After completing the data controller deployment wizard in the Azure Portal, the resource appeared in the Azure Arc data controllers list but the status remained Deploying. Even after waiting 2 hours, nothing changed.

Checking the data controller status from the CLI confirmed it was stuck:

az resource show \
  --name arcdc-k8s-azhcickj4 \
  --resource-group rg-ckj-azl-lab-westeurope \
  --resource-type "Microsoft.AzureArcData/dataControllers" \
  --query "properties.k8sRaw.status" -o json

The state showed DeployingController instead of Ready.

Identifying the root cause

I started by checking the pods in the arc-data-services namespace:

kubectl get pods -n arc-data-services

This revealed two problematic pods:

  • controldb-0 — stuck in Pending (0/1 ready) for over 24 hours
  • control-4wvzg — had restarted 143 times in a crash loop, because it depends on controldb

The other pods (bootstrapper, metricsdb-0, etc.) were all running fine. The PVCs were also all Bound, so storage was not the issue:

kubectl get pvc -n arc-data-services

To find out why controldb-0 could not be scheduled, I described the pod:

kubectl describe pod controldb-0 -n arc-data-services

The Events section at the bottom showed the scheduling failure:

0/2 nodes are available: 1 Insufficient memory, 1 node(s) had untolerated taint {node-role.kubernetes.io/control-plane: }

This told me two things:

  1. The control plane node will not accept workloads because it has a NoSchedule taint (this is expected and correct)
  2. The worker node does not have enough free memory for the controldb pod’s 4Gi memory request

I confirmed this by checking the worker node’s allocatable resources:

kubectl describe node <worker-node-name>

The worker node (VM size Standard_A4_v2) had only ~6Gi allocatable memory. Between the bootstrapper, control pod, and other system pods already running, there was not enough left for controldb’s 4Gi request.

The fix — scale the node pool

Since my cluster only had a single worker node with Standard_A4_v2 (4 vCPUs, 8 GiB RAM, ~6Gi allocatable), the simplest fix was to add a second worker node to spread the workload:

az aksarc nodepool scale \
  --name nodepool1 \
  --cluster-name k8s-azhcickj4 \
  --resource-group rg-ckj-azl-lab-westeurope \
  --node-count 2

After the second node joined the cluster, the Kubernetes scheduler automatically placed controldb-0 on the new node. Within 5–15 minutes, controldb was running, the control pod stopped crash-looping, and the data controller state transitioned from DeployingController to Ready.
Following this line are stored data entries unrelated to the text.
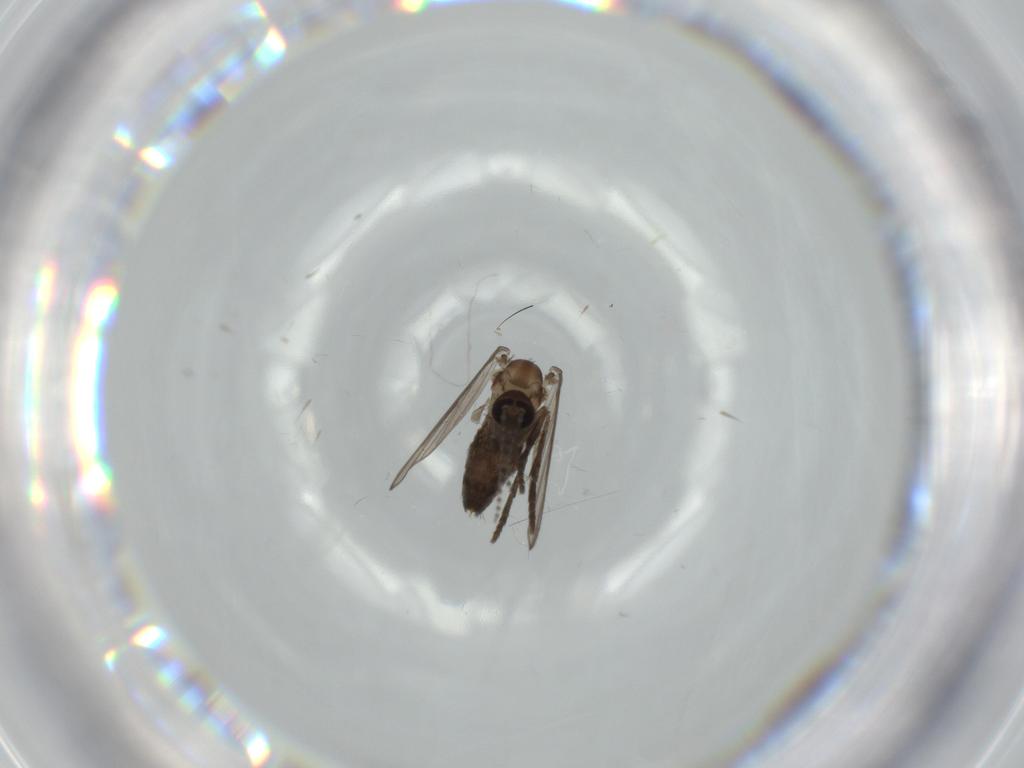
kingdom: Animalia
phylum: Arthropoda
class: Insecta
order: Diptera
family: Psychodidae
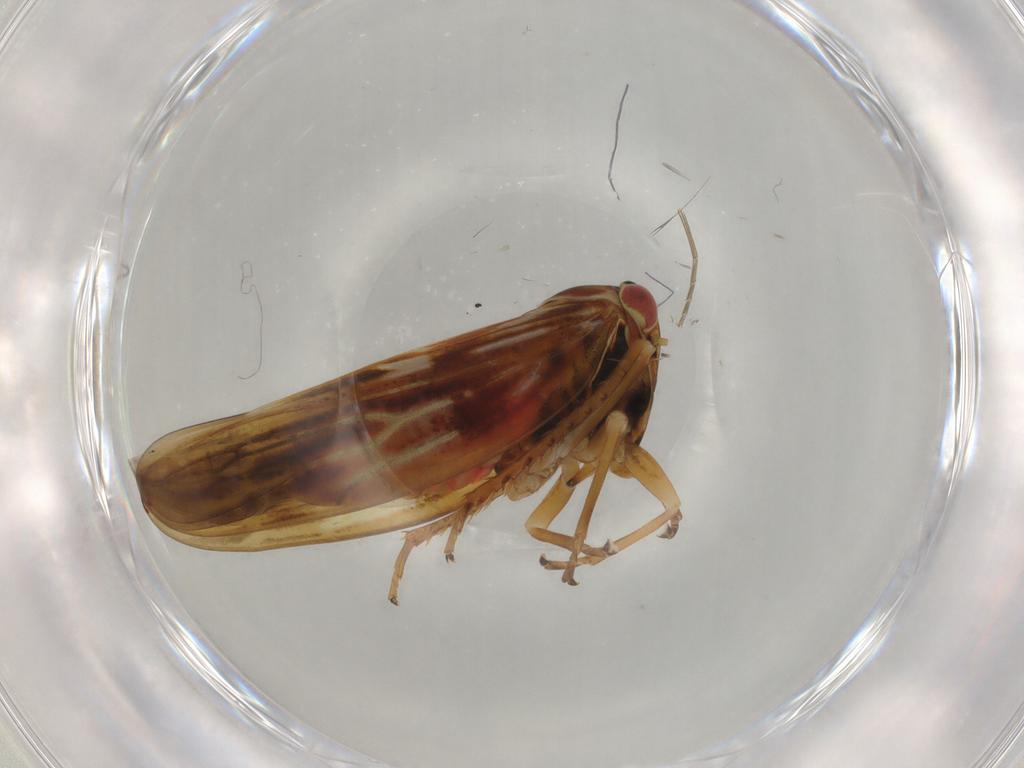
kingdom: Animalia
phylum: Arthropoda
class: Insecta
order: Hemiptera
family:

No manual pod restarts or other intervention was needed — the scheduler handled everything once capacity was available.

Final remark

The Azure Arc Data Controller has significant memory requirements. The controldb pod alone requests 4Gi of memory. On a Standard_A4_v2 worker node with ~6Gi allocatable, there is not enough room for controldb alongside the other Arc data services pods.

If you are planning to run Arc data services on AKS Arc, make sure your worker nodes have at least 16Gi RAM — or run multiple smaller workers so the scheduler can spread the load. In a lab environment, scaling the node pool to 2 nodes is the quickest path forward.